Now my ex - well he's 6'4", clinically obese - a fact because when diagnosed as diabetic they told him so! All his weight is on his gut and he seems to do nothing to help himself poor lamb Confused

Frizzybear · 12/05/2015 09:54

3 weeks today since he left, be glad when it's 3 years, why on earth he thinks he would be happier I'll never know, he looks like shit and far from happy, but I'm sure the guilt will lift soon and he'll skip off into the sunset, and expect me to behave like nothing's happened, how do they just leave, ruin lives and detach themselves? It's still beyond me

bobs123 · 12/05/2015 10:07

green s'all right for you - you've found someone!!!! Grin

"find something small to be grateful for today" been there, not interested!! (ok being a tad smutty).

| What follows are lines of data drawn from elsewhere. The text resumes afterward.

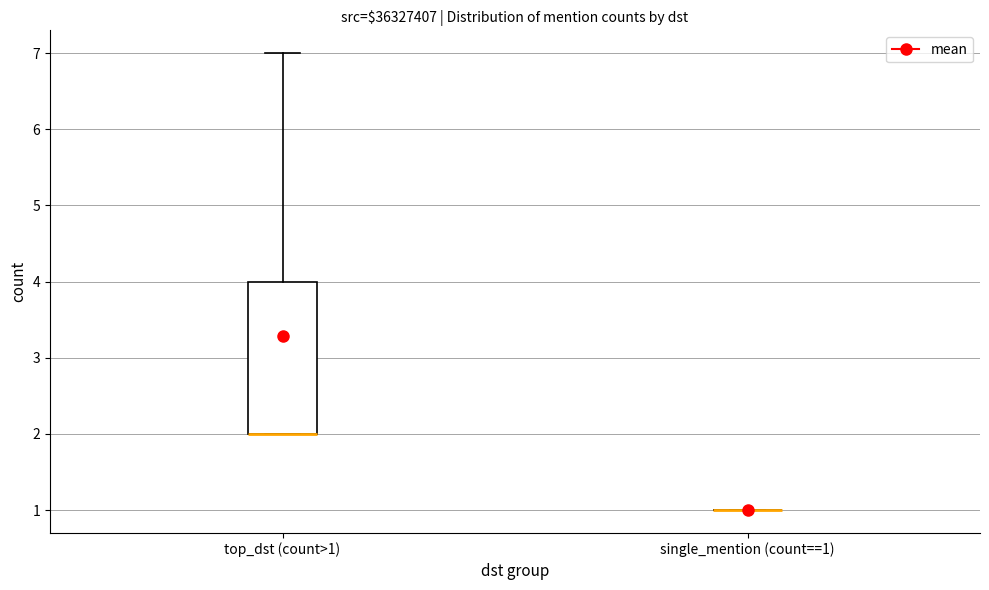

Comparing the boxes themselves (not the whiskers), which one is the tallest?

top_dst (count>1)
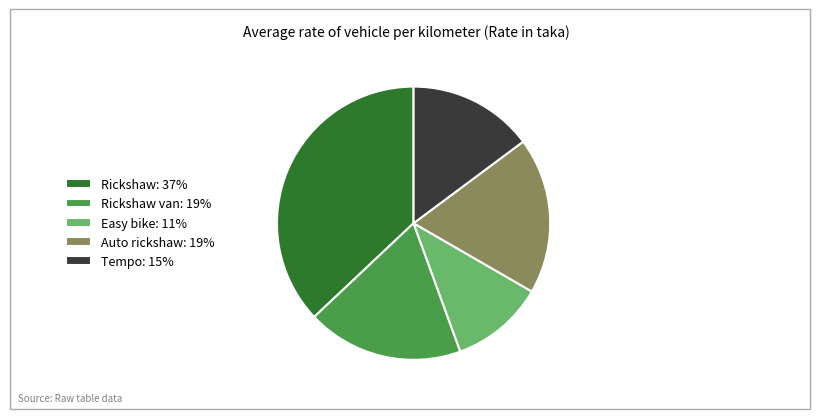

What is the largest slice in the pie chart?

Rickshaw: 37%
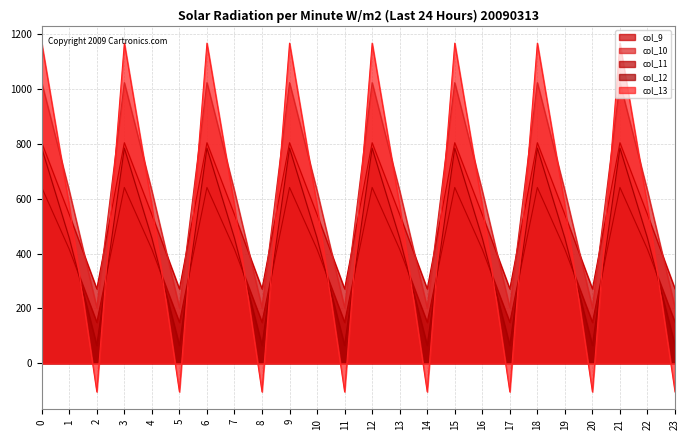

What is the total value across all series at 12?

4419.7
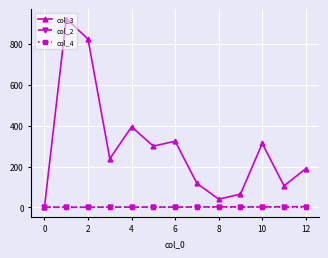

What are all the series names shown in the legend?

col_3, col_2, col_4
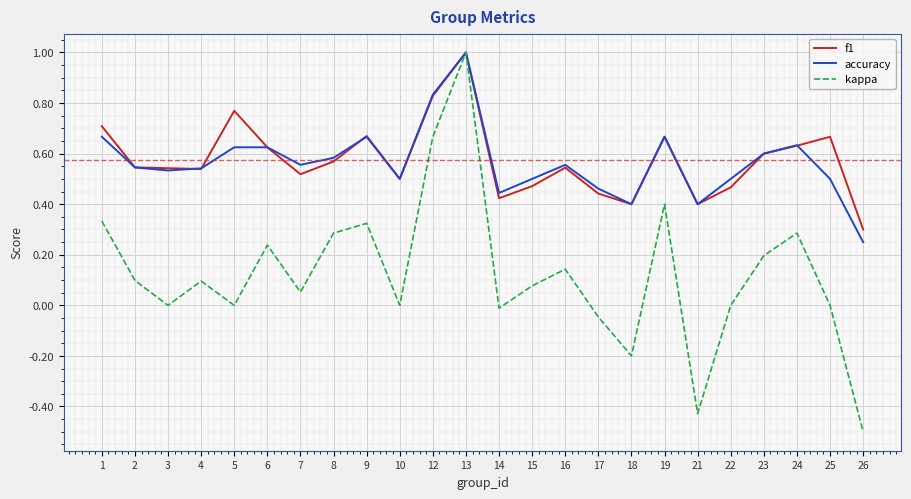

The accuracy series shows 0.7 at 19. True or false?

True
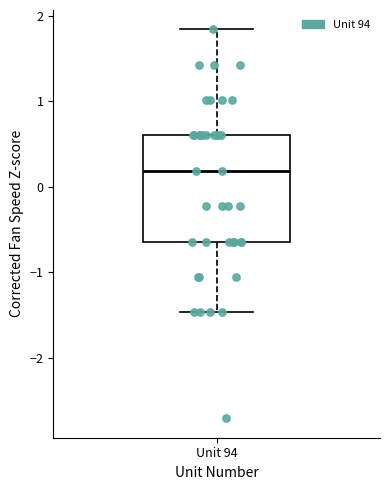

Read this box plot against the y-axis: the position of the median line, the range covered by the box, and the ends of both whiskers. The values are not printed on the chart, so give them approximately, as read against the axis.

median 0.2, box -0.6 to 0.6, whiskers -1.5 to 1.8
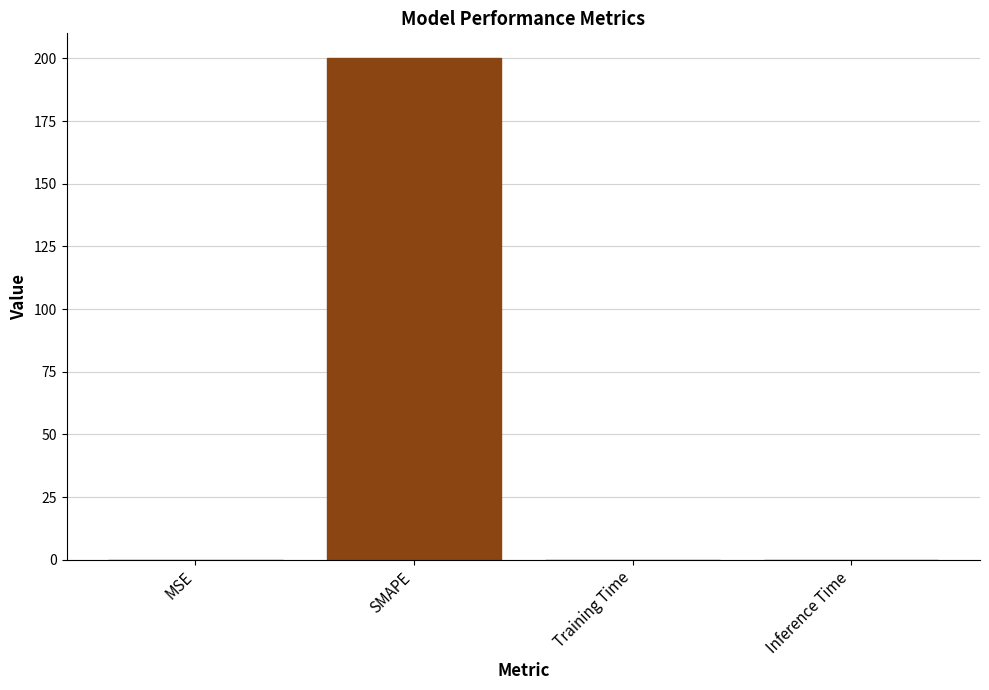

How many distinct data groups are displayed?

1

I guess the answer to that one is being on this thread Smile

Re rings - I was going to wait till Nisi was through but took mine off a few months ago when I realised it was going to take longer than i thought. That ring had never been off my finger since it was first put on.

Selling rings - see this for plain metals

Engagement rings etc - you could look at ebay (mixed results from research) or go into a local jewellers that sells 2nd hand, or a pawn shop

bobs123 · 12/05/2015 10:11

Hi Witch there are a couple of posters on here who's exes have just had babies with OW or are pregnant who I'm sure will empathise with you. It's so easy for men to just move on to a new life and forget about the old and what they are leaving behind. I tend to think of this as their loss Sad

whatyouseeiswhatyouget · 12/05/2015 10:31

This reply has been deleted

Message withdrawn at poster's request.